Details
-
Bug
-
Resolution: Fixed
-
Major
-
Cheshire-Cat
-
None
-
ThreadSanitizer
-
Triaged
-
1
-
Unknown
Description
The testrunner test 'memcapable.WarmUpMemcachedTest' intermittently fails when running under ThreadSanitizer with the following error:
b'[2020-11-23 16:16:44,229] - [data_helper:314] INFO - creating direct client 127.0.0.1:12000 default'
|
b'[2020-11-23 16:16:44,370] - [data_helper:882] WARNING - unable to establish connection to 127.0.0.1. cleanup open connections'
|
ERROR
|
The following backtrace is printed:
======================================================================
|
ERROR: do_warmup_100k (memcapable.WarmUpMemcachedTest)
|
----------------------------------------------------------------------
|
Traceback (most recent call last):
|
File "pytests/memcapable.py", line 812, in setUp
|
self._create_default_bucket()
|
File "pytests/memcapable.py", line 844, in _create_default_bucket
|
ready = BucketOperationHelper.wait_for_memcached(master, name)
|
File "lib/membase/helper/bucket_helper.py", line 346, in wait_for_memcached
|
bucket, timeout_in_seconds, log_msg)
|
File "lib/membase/helper/bucket_helper.py", line 270, in wait_for_vbuckets_ready_state
|
obj = VBucketAwareMemcached(rest, bucket)
|
File "lib/memcached/helper/data_helper.py", line 791, in __init__
|
self.reset(rest)
|
File "lib/memcached/helper/data_helper.py", line 798, in reset
|
m, v, r = self.request_map(self.rest, self.bucket)
|
File "lib/memcached/helper/data_helper.py", line 851, in request_map
|
self.add_memcached(vBucket.master, memcacheds, rest, bucket)
|
File "lib/memcached/helper/data_helper.py", line 884, in add_memcached
|
raise ex
|
File "lib/memcached/helper/data_helper.py", line 877, in add_memcached
|
admin_pass=admin_pass)
|
File "lib/memcached/helper/data_helper.py", line 344, in direct_client
|
client.bucket_select(bucket)
|
File "lib/mc_bin_client.py", line 831, in bucket_select
|
return self._doCmd(memcacheConstants.CMD_SELECT_BUCKET, name, '')
|
File "lib/mc_bin_client.py", line 240, in _doCmd
|
return self._handleSingleResponse(opaque)
|
File "lib/mc_bin_client.py", line 231, in _handleSingleResponse
|
cmd, opaque, cas, keylen, extralen, data = self._handleKeyedResponse(myopaque)
|
File "lib/mc_bin_client.py", line 227, in _handleKeyedResponse
|
raise MemcachedError(errcode, msg)
|
mc_bin_client.MemcachedError: Memcached error #1 'Not found': b''
|
Looking into the call-stack, what appears to be happening is that immediately following bucket creation, testrunner fails to select a given bucket on a new node due to receiving a "NOT FOUND (1)" status code.

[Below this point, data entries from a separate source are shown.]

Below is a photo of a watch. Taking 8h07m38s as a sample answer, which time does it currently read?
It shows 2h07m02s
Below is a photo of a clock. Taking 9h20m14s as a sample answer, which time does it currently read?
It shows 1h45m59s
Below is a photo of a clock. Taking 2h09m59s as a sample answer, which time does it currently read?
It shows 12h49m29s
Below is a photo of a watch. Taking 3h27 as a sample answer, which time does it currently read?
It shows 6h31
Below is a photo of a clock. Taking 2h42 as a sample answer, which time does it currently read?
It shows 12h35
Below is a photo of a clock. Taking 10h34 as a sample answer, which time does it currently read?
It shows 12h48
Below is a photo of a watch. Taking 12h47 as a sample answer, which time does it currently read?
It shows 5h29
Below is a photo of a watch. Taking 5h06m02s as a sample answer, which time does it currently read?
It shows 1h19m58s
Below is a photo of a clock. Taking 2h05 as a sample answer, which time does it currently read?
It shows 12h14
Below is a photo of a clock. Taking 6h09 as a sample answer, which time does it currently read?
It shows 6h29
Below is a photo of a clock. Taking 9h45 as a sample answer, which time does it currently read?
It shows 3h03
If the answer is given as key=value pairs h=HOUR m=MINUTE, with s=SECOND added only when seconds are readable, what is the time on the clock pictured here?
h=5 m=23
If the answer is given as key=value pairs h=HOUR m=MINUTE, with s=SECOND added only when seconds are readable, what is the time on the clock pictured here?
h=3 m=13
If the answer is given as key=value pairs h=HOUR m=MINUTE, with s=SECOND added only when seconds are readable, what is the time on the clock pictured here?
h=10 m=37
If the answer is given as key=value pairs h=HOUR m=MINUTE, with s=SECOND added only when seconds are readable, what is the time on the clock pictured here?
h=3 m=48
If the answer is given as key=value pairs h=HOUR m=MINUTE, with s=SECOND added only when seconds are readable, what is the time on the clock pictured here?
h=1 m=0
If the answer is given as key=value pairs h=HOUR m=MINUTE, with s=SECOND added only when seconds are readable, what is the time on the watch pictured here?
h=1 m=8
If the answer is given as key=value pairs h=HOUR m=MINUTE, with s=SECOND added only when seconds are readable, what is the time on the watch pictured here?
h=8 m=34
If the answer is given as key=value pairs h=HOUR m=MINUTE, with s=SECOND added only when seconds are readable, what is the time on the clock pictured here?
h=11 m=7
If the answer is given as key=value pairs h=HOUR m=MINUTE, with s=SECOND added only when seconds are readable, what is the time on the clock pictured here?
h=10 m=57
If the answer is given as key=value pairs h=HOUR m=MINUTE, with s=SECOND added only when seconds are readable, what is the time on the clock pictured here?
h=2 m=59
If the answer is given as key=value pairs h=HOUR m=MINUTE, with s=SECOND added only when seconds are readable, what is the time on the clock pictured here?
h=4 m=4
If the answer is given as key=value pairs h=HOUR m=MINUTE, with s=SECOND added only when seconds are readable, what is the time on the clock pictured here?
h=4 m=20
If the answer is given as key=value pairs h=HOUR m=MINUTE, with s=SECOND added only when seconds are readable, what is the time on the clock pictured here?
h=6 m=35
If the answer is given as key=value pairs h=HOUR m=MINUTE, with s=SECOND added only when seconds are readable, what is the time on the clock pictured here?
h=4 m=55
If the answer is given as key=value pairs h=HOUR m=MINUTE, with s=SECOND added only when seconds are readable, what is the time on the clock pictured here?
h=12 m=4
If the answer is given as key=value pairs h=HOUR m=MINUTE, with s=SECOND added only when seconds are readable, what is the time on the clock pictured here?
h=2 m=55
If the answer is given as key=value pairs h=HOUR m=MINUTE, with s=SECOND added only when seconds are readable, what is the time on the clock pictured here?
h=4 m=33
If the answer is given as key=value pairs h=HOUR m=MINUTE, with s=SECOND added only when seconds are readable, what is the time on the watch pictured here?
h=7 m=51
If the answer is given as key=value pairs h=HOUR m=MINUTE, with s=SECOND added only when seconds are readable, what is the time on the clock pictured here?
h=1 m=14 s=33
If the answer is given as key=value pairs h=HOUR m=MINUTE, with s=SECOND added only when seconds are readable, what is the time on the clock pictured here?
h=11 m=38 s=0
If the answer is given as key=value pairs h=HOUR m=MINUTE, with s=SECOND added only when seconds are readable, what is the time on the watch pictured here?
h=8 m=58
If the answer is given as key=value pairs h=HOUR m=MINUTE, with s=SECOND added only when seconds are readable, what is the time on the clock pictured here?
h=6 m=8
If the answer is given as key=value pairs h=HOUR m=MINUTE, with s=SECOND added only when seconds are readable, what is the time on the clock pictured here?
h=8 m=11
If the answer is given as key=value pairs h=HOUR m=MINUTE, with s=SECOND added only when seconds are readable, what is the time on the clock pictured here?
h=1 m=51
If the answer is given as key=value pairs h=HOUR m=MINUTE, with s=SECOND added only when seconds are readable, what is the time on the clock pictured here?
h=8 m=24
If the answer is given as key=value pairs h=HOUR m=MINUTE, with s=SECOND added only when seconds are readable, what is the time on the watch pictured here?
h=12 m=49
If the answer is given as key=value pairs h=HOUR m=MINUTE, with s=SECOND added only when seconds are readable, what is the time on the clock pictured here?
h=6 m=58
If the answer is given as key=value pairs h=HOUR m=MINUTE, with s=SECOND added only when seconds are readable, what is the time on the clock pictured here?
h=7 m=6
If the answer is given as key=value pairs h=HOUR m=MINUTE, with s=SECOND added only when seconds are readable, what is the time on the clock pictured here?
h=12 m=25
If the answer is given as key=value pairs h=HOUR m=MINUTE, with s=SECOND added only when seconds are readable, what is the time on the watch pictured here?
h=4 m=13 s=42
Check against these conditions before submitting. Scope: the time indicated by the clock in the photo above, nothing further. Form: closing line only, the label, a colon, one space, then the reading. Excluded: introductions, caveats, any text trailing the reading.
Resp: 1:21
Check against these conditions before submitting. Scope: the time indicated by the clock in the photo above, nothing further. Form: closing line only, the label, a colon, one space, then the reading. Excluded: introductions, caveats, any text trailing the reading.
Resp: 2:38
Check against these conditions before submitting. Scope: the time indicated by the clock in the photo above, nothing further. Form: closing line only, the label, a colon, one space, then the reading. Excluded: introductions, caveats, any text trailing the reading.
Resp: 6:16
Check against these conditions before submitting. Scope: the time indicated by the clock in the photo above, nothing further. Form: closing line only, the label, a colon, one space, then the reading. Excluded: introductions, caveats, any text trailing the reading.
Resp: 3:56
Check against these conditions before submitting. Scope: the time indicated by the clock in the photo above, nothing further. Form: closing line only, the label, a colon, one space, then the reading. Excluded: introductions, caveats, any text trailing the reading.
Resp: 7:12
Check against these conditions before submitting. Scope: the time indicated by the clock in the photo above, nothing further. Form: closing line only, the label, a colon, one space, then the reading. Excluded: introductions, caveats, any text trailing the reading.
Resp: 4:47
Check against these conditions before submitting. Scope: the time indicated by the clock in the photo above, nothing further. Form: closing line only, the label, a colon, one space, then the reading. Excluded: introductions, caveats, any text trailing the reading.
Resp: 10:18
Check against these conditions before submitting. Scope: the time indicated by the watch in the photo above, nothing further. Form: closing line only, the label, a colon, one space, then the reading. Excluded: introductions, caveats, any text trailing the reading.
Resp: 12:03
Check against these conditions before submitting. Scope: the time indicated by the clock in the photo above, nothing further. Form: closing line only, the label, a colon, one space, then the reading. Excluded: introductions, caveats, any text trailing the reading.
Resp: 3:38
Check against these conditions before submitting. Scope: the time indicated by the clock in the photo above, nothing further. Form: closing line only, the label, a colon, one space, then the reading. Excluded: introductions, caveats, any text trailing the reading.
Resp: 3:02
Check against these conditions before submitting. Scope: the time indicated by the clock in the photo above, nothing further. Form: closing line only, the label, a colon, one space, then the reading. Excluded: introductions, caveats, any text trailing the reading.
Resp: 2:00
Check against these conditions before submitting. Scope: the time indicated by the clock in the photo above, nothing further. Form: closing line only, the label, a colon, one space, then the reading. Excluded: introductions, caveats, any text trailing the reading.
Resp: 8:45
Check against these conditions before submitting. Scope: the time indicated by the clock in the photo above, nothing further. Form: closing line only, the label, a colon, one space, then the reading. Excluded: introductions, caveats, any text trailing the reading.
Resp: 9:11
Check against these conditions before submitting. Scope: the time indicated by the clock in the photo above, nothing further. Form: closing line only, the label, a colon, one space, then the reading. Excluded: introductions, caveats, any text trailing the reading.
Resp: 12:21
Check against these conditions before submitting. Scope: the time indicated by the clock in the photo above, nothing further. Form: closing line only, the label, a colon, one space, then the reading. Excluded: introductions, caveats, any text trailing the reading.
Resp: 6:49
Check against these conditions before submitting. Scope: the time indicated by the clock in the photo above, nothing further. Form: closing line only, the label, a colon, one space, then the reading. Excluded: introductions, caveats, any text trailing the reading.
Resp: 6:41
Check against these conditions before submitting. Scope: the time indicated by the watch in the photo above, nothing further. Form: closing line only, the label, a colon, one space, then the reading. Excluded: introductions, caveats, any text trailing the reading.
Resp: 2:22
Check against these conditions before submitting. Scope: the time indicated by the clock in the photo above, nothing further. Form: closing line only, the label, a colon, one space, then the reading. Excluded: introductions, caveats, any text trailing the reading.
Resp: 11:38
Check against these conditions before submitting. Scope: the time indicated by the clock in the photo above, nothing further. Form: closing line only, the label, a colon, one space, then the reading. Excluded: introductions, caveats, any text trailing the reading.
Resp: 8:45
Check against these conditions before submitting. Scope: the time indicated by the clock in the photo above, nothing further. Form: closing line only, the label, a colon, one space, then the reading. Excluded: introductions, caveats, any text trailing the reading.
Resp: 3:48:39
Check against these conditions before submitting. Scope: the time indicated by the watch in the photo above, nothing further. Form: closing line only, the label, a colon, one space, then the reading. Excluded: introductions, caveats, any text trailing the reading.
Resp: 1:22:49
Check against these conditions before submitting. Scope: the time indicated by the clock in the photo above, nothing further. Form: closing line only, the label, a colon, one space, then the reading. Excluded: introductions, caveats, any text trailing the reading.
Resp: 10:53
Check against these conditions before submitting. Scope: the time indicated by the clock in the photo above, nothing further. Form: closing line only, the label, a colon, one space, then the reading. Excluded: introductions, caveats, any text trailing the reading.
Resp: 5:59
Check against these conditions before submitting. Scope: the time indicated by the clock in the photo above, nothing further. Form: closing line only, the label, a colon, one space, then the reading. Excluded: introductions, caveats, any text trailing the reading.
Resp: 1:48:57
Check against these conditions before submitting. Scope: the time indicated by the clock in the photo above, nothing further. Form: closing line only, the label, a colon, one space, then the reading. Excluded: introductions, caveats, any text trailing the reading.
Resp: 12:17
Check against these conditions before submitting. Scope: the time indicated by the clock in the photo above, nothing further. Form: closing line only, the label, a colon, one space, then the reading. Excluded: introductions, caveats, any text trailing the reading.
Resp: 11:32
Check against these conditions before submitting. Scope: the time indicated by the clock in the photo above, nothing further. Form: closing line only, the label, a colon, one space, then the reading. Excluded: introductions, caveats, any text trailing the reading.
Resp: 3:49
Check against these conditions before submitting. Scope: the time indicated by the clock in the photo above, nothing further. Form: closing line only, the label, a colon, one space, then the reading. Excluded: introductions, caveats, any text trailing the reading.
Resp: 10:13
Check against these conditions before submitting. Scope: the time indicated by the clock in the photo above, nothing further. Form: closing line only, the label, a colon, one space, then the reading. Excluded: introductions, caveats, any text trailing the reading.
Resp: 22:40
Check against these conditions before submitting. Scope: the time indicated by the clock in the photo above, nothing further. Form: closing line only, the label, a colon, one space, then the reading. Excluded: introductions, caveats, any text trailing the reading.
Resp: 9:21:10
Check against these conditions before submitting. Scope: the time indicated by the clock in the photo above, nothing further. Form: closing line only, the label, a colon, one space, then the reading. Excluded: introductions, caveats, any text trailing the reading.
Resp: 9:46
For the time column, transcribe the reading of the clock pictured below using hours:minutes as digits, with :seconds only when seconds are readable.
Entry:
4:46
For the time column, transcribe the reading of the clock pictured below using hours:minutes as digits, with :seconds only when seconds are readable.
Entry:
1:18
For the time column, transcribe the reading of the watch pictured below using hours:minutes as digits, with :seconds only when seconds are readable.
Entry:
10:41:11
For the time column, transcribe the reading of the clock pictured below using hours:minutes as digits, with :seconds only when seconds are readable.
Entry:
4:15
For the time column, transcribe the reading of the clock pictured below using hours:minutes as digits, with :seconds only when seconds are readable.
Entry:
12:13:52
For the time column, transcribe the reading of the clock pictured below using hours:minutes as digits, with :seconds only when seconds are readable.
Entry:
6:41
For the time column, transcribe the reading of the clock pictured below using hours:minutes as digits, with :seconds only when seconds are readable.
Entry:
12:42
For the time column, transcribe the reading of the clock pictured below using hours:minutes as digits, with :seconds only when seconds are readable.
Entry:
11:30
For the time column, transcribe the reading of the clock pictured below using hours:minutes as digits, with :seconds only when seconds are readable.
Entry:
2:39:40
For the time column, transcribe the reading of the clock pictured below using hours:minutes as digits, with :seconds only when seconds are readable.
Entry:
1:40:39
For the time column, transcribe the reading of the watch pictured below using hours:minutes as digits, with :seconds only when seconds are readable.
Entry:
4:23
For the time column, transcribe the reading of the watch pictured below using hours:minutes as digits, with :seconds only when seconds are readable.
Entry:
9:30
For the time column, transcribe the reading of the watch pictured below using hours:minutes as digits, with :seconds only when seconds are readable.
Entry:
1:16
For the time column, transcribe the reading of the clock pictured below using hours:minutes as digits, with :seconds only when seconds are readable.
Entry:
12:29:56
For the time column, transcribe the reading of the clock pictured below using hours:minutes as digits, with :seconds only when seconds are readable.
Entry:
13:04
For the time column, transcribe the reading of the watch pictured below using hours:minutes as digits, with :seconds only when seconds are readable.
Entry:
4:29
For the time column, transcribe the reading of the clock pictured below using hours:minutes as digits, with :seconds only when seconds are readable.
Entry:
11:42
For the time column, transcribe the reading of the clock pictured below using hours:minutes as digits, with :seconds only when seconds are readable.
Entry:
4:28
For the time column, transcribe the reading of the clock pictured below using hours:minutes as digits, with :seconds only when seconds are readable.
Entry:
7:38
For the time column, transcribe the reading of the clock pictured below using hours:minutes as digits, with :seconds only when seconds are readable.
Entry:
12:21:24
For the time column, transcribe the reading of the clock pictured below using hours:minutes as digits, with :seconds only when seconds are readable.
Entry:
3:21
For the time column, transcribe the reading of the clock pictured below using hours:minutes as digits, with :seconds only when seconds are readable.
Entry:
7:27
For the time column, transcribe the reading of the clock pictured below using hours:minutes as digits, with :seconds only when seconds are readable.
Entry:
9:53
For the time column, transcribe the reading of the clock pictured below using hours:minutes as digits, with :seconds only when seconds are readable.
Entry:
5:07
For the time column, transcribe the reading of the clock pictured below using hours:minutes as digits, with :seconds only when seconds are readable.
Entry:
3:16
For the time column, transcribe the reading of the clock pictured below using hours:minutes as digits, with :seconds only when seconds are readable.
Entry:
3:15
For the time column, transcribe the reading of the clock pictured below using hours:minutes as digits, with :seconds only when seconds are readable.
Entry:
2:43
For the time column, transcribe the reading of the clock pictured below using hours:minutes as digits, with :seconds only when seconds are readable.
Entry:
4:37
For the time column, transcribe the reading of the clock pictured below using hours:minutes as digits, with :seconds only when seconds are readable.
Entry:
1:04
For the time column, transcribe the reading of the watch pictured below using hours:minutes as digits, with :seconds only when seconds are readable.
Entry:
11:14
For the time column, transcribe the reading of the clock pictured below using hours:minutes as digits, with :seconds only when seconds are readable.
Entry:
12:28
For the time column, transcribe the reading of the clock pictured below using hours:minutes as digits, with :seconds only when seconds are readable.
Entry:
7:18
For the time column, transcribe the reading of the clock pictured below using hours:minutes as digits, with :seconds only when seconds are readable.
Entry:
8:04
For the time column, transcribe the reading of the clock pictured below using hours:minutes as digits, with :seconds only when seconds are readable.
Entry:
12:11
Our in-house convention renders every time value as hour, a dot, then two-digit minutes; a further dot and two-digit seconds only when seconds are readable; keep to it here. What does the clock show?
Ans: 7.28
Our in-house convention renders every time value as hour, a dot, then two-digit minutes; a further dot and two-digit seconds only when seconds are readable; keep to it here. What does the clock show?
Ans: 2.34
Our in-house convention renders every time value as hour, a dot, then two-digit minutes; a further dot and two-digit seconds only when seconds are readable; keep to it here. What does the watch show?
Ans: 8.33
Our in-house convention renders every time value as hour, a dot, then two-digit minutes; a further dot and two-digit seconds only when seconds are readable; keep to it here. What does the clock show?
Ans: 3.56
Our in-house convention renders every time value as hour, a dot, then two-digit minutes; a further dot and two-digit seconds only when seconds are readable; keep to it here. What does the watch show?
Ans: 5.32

When running under TSan, memcached generally executes slower and hence I think this is exposing an existing timing issue - memcached simply hasn't completed initialisation when the connection attempt is made.
If we examine the timestamps, we see the failing SELECT_BUCKET request was at:
b'[2020-11-23 16:16:44,229] - [data_helper:314] INFO - creating direct client 127.0.0.1:12000 default'
|
[2020-11-23 16:16:44,370] - [data_helper:882] WARNING - unable to establish connection to 127.0.0.1. cleanup open connections'
|
We don't know exactly when the SELECT_BUCKET command was received by KV-Engine, but we do know it was somewhere between 16:16:44.229 and 16:16:44.370 - i.e. between when testrunner started to create the connection and when the error message was printed.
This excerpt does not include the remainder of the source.